The tough thing for Robbie is that no matter how good-unbelievable-transcendant-awesome you are ... it's just that, Buddy Guy is on next and there's not much competing with that. In my Buddy post below there is some chat about aspects of Buddy's act termed "goofing off." If you google for show reviews (or see Wikipedia -- Heh. "The neutrality of this article is disputed" -- Flop Eared Mule's new motto) you'll see talk of playing some of the show from the theatre bath room, playing with teeth, comic stop-starting of songs and general all round mugging and tomfoolery. The complaint is that this mucking about replaces the real music. Perhaps the awesome influence of F.E.M is such Buddy cut us a break or maybe my definition of goofing is different or maybe ... whatever.
Whatever. Awesome Spine Tingling Life Changing Jaw Drop Making Deity Praising Just To Be Allowed To Be Here Blues: 100% Distracting Larking: 0%
OK, yes he played the guitar with his teeth once, with a drumstick, with the front of his shirt, one handed, under handed but for only seconds at a time and if you closed your eyes it sounded like awesome blues to me. He certainly engaged the crowd, I laughed alot. And some showboating went on but I don't see any of that as inconsistent with the tradition he's from, the natural instincts of a performer and the oft-expressed blues desire to have a good time.

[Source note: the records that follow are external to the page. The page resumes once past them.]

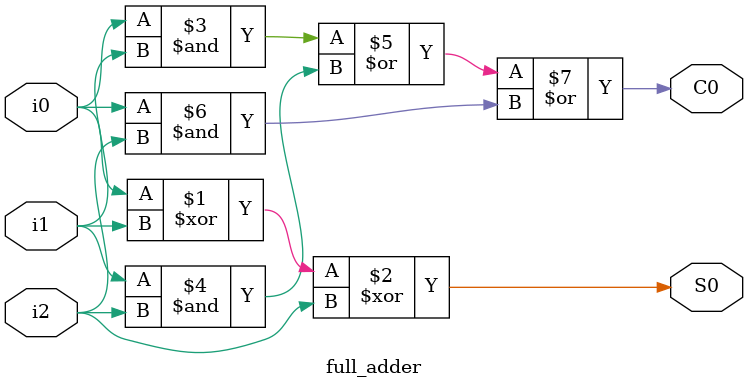
<source format=v>
module full_adder (
    input i0,   // First input bit
    input i1,   // Second input bit
    input i2,   // Carry-in bit
    output S0,  // Sum output bit
    output C0   // Carry-out bit
);

    assign S0 = i0 ^ i1 ^ i2;          // Sum calculation using XOR gates
    assign C0 = (i0 & i1) | (i1 & i2) | (i0 & i2); // Carry-out calculation

endmodule
</source>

How can you be singing "Love Her With a Feeling" and not be having a damn good time?
As if you would close your eyes, though, when Buddy Guy is a freakin' foot away playing "Hoochie Coochie Man." There was one part where the lights went down except for one on Buddy and he picked out a classic blues riff. He's wearing a garish polka dot shirt and clutching a polka dotted guitar but for a few seconds in that soft white light he looked young and like the old footage you see of bluesmen from the 40s and 50s. I shivered.
He did his traditional walk through of the theatre, right through the stage floor, into the foyer and up into the mezzanine level. Again, this could be gimmicky but while he's doing this he's also pounding out a phenomenal Muddy Waters song. The second guitarist was playing rhythm back on stage so that was all Buddy and it was exhilirating music first, and happened to be giving the crowd a huge thrill at the same time. From the stage a number of times he told us we were here to hear the real blues, and the crowd roared its approval. There were any number of heart breaking riffs and exhilirating Buddy Guy guitar explosions. Hightlights which still have me buzzing would be "Hoochie Coochie Man", a sublime "Fever" and the infectious "Damn Right I've Got the Blues" and "Someone Else is Slippin' In." Paying tribute to the influence of John Lee Hooker, the opening of "Boom Boom" just about brought the joint down.
One of my best nights in a long time.